Diğer bir temel, önleyici grevdir. Mısır 56 savaşı ve Altı Gün Savaşı gibi önceki savaşlarında başarılı olmuştur. Bugün, önleyici saldırıyı kazanamadı, çünkü daha önce de belirtildiği gibi, Filistinli grupların payıydı.
İşgalci gücün savaşları kazanmak için dayandığı temellerden biri hızlı savaştır. Savaştıkları herhangi bir savaşı hızlı bir şekilde çözme kapasitesine sahip olmak zorundadırlar. Bunun nedeni, rezervleri çağırmaları ve ekonomilerini etkileyecek şekilde işe almalarıdır, bu nedenle hiçbir savaş yirmi günden fazla sürmemelidir.
Bugün işgalci güç, Gazze’ye karşı yürüttüğü savaşta yüz günü aştı, bu da güvenlik sistemine dayandığı temele bir başarısızlık ve çöküş daha eklediği anlamına geliyor.

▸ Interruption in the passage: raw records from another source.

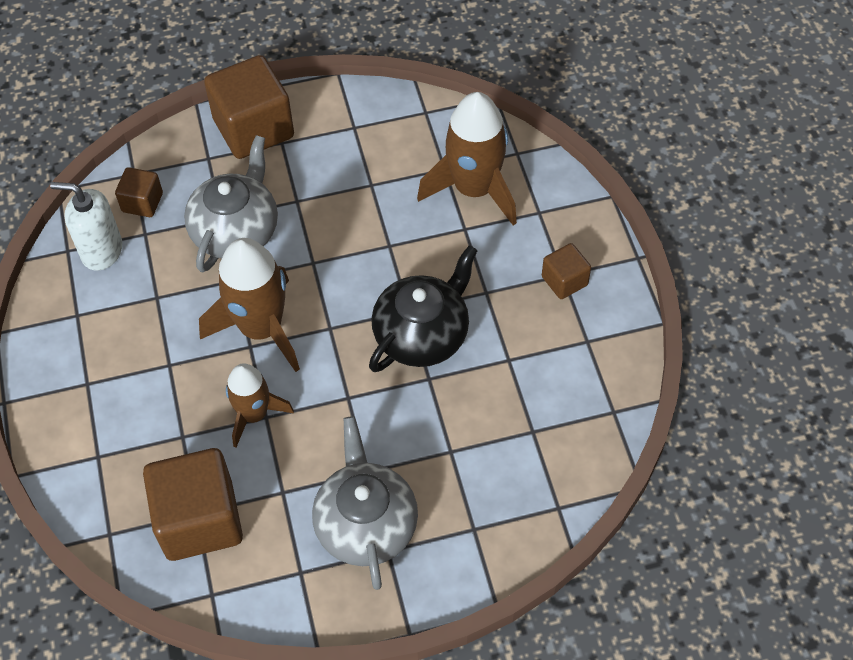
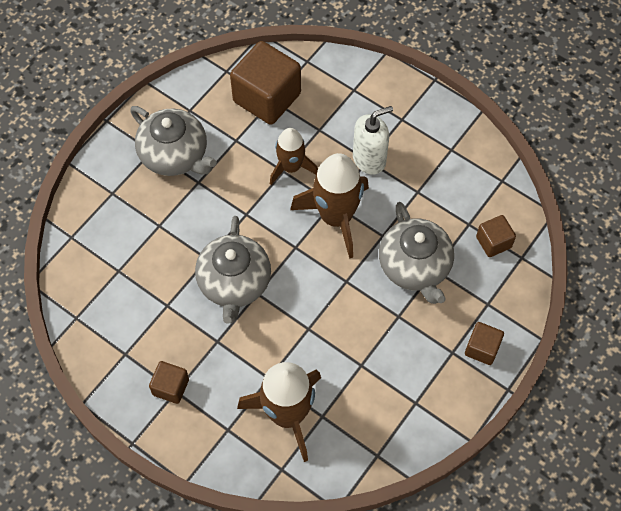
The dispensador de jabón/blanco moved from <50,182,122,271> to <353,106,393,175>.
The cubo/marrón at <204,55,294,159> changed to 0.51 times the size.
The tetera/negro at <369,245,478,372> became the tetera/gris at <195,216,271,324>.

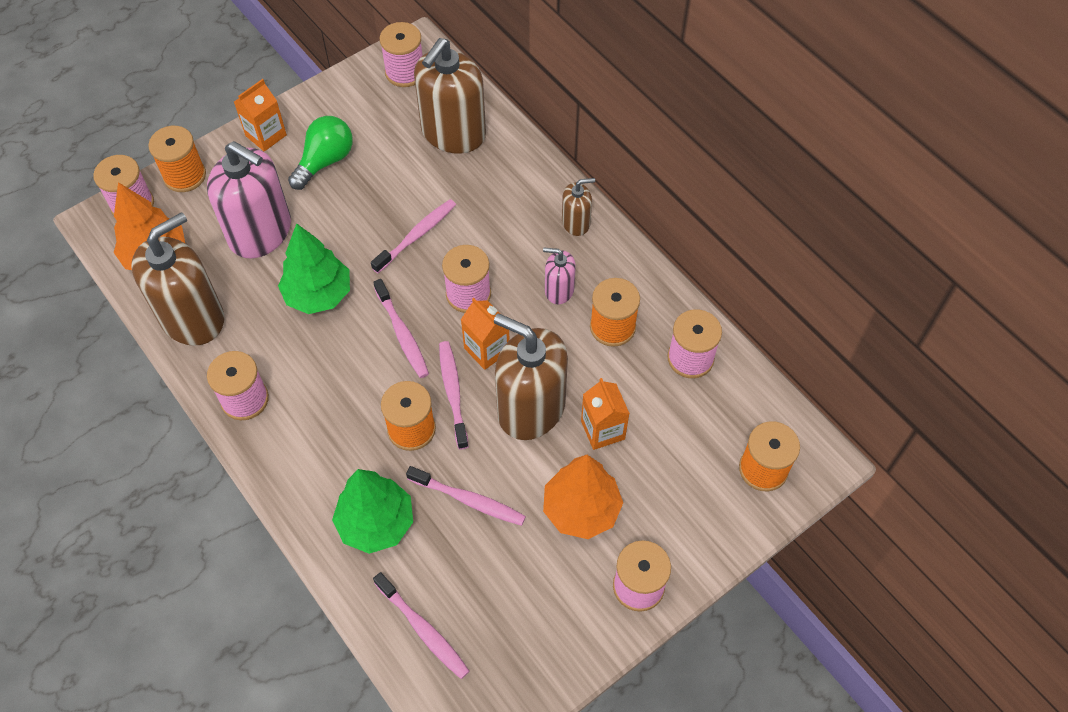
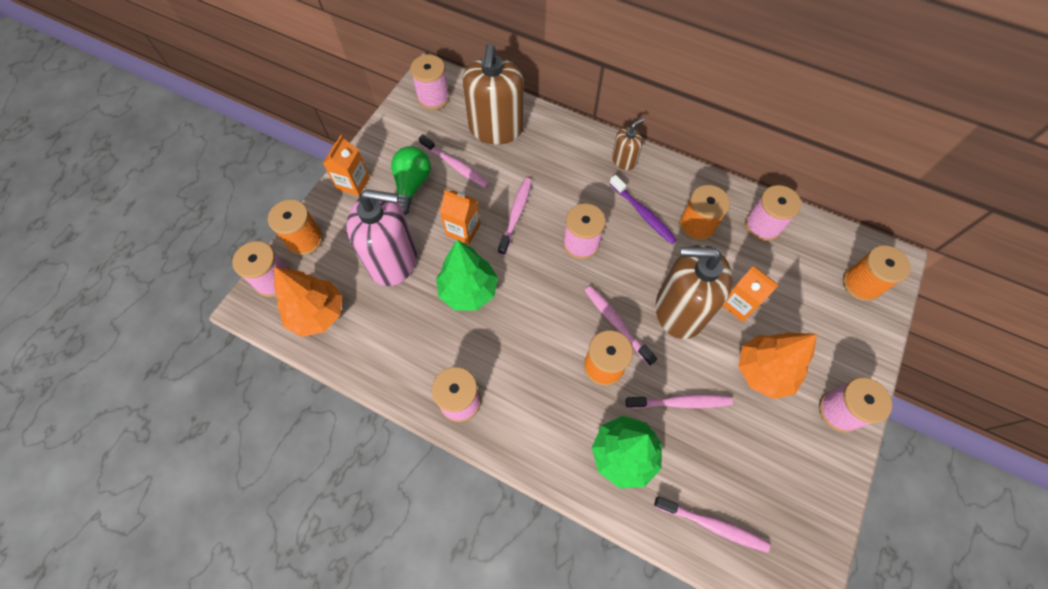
The dispensador de jabón/marrón at <131,212,224,346> disappeared.
The cepillo de dientes/rosa moved from <373,279,429,378> to <419,134,490,188>.
The cartón de leche/naranja moved from <461,298,510,370> to <440,190,480,245>.
The dispensador de jabón/rosa at <543,247,576,304> was replaced by the cepillo de dientes/morado at <609,175,677,244>.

Diğer bir dayanak ise düşmanın roketlerinin hedeflerine ulaşmadan imha edilmesidir, ancak Demir Kubbe’nin Filistin direnişinin roketlerine karşı koymada nasıl kısmen başarısız olduğunu gördük.
Son temel, işgalci gücün henüz denemediği ve kullanımı hala sisli görünümde olan nükleer silahların kullanımına başvurmasıdır.